Appeal from a judgment of the Court of Claims (Lebous, J.), entered July 19, 2004, upon a decision of the court following a bifurcated trial in favor of defendant on the issue of liability.
In this negligence action, claimant asserts that injuries he sustained at the Elmira Correctional Facility in Chemung County (hereinafter Elmira) at the hands of another inmate were the result of defendant’s failure to provide adequate protection while he was incarcerated. After a bifurcated trial on the issue of liability, the Court of Claims dismissed the claim. On claimant’s appeal, we affirm.
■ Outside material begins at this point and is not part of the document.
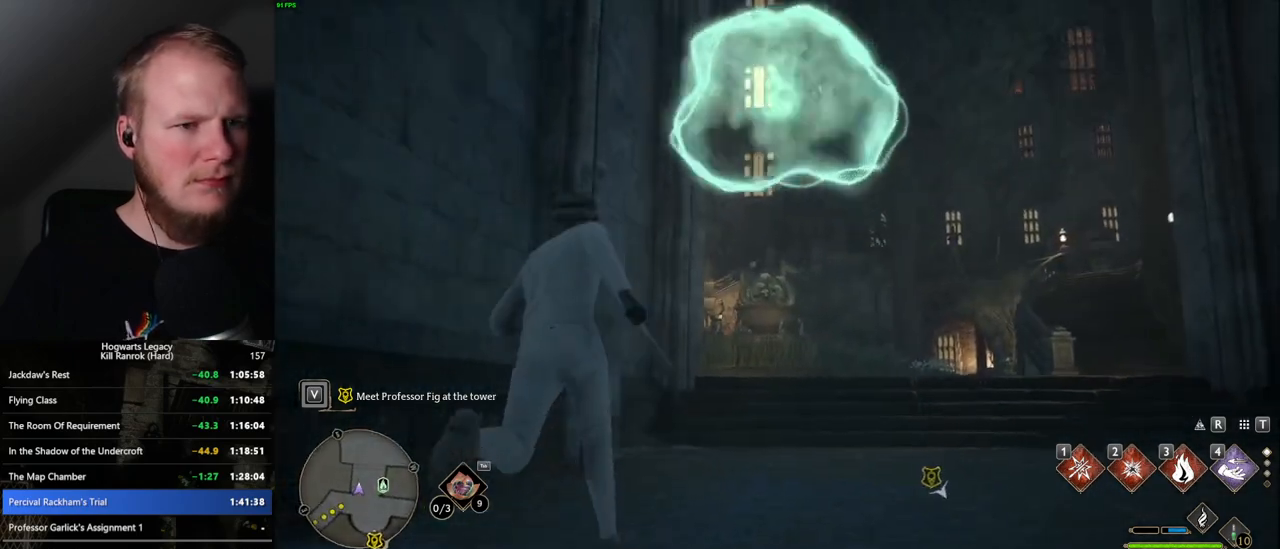
{"keys": ["w"], "mouse": [], "events": []}
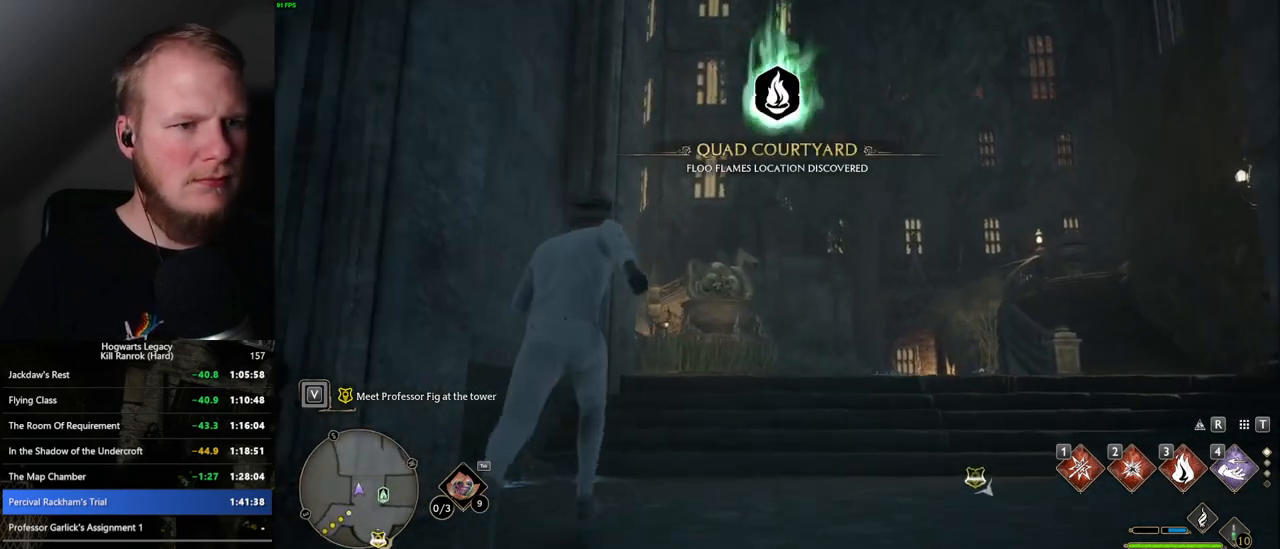
{"keys": ["d", "w"], "mouse": [], "events": [[50, "d", "down"]]}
“Having assumed physical custody of inmates . . . [defendant] owes a duty of care to safeguard inmates, even from attacks by fellow inmates” (Sanchez v State of New York, 99 NY2d 247, 252 [2002] [citations omitted]). This duty, however, is limited to providing reasonable care to protect inmates from risks of harm that defendant knew or should have known were foreseeable (see id. at 253-255; Elnandes v State of New York, 11 AD3d 828, 829 [2004]).
The gravamen of claimant’s argument is that defendant breached its duty to provide reasonable protection by denying his request for protective custody and otherwise failing to address the presence of gangs at Elmira. Claimant requested protective custody in 1998, shortly after he was transferred to Elmira, expressing fear based on problems with members of a particular gang. Specifically, claimant relied on an incident which occurred while claimant was incarcerated at Sing Sing Correctional Facility in Westchester County in 1996 where another inmate purportedly tried to extort funds from him. Claimant was granted temporary protective custody pending an *945investigation, which resulted in the conclusion that the Sing Sing incident arose out of a debt that claimant owed for narcotics. Finding no identifiable basis for claimant’s position that this event placed him at any heightened risk while at Elmira, protective custody was denied. Claimant made no additional requests for protective custody.
Over a year later while still incarcerated at Elmira, claimant was assaulted—his face cut—by another inmate who was never identified. Testimony was introduced that gangs had a presence at Elmira and that cutting someone in the manner which claimant was cut was an initiation ritual used by the particular gang from which claimant had sought protection. On the other hand, it was also established that assaults like the one perpetrated on claimant occur for a variety of other, nongangrelated, reasons. No direct evidence linked the unknown assailant to any gang. Further, claimant failed to establish any basis— beyond his unsupported claim that the 1996 Sing Sing incident was gang-related—for his contention that he was at special risk for an attack by a member of a gang. Affording due deference to the credibility determinations made by the Court of Claims (see Butler v New York State Olympic Regional Dev. Auth., 307 AD2d 694, 695 [2003]), we agree with the court that this evidence is insufficient to sustain claimant’s contention that the assault was the foreseeable result of any breach of duty on defendant’s part (see Elnandes v State of New York, supra at 829; Silvera v State of New York, 306 AD2d 269, 269 [2003]).
Crew III, J.P., Peters and Mugglin, JJ., concur. Ordered that the judgment is affirmed, without costs.